Dans le cas du roman de Nadia HASHIMI, l’histoire se passe en Afghanistan à l’heure actuelle, Obayda est une fillette, la dernière de sa famille. Leur père est policier, leur mère reste à la maison comme la plupart des femmes afghanes.

Un drame vient bouleverser l’ordre des choses : leur père est victime d’un attentat à la voiture piégée alors qu’il n’est pas en service. Il y perd une jambe et son travail…

La famille doit alors quitter sa vie « normale » à Kaboul pour vivre à la campagne dans la famille du père, dans un village sous la coupe d’un de ces « seigneurs de la guerre » violents et corrompus, installés par plusieurs décennies de guerre, d’interventions étrangères et d’anarchie politique.
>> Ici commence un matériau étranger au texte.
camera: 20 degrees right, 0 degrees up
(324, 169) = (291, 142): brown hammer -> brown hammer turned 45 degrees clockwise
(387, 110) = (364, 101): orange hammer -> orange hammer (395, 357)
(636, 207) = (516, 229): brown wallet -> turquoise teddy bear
« A Kaboul, toutes les familles envoyaient leurs filles à l’école. Dans le village, en revanche, il y a deux sortes de familles. Celles qui scolarisent leurs filles, et celles qui ne le font pas. Certains parents pensent que leurs filles sont destinées à devenir des épouses et des mères, qu’elles n’ont pas à se soucier des livres. Je suis triste pour ces filles parce qu’elles passent à côté d’un tas de choses. Tout ce qu’elles peuvent compter, c’est combien de tasses de riz il faut mettre dans la casserole, et elles sont incapables de distinguer la lettre kof de la lettre gof. Il y a aussi des parents comme les nôtres, qui pensent que leurs filles doivent être capables d’écrire leur nom, de lire, de compter. Ils souhaitent aussi les voir se marier, mais comme ma mère aime le répéter, une enfant intelligente deviendra une femme encore plus intelligente. »

Toutefois, n’ayant pas de frère, sous la pression d’une de ses tantes, Obayda va devenir Obayd, une « bacha posh », c’est à dire une fille « déguisée » en garçon.

 » (…) Un garçon, ça peut travailler et gagner de l’argent. Un garçon, ça porte bonheur. Un garçon, ça amène d’autres garçons dans la famille. Les filles ne peuvent rien faire de tout cela. Tu n’es plus à Kaboul, ma chère. Ce village est dirigé par Abdul Khaliq, l’horrible seigneur de la guerre, et si on ne se prosterne pas à ses pieds, il est difficile de s’en sortir. Il est temps d’agir pour ta famille. Tu ne veux pas que tes filles aient faim, hein ?

– Bien sûr que non, murmure ma mère d’une voix chevrotante. »

Au début, c’est difficile pour Obayda qui a déjà une dizaine d’années et s’assume bien comme fille, mais elle va vite apprécier la liberté que lui offre ce statut de garçon. Statut tout provisoire car à la puberté, les « bacha posh » redeviennent des filles… c’est cela que nous raconte Obayd(a) dans « Ma vie de bacha posh » (paru aux éditions Castelmore en 2017).

Même si l’on peut être déçu par ce roman écrit par une Afghane d’origine et qui aurait pu aller plus loin dans la psychologie des personnages, il a le mérite d’aborder – même trop rapidement – quelques-uns des problèmes de l’Afghanistan, comme la condition des femmes, l’inégalité entre filles et garçons, les mariages d’enfants et la violence générale.

On peut cependant lui préférer « Bacha posh » de Charlotte ERLIH (paru chez Actes sud en 2013), également à la médiathèque.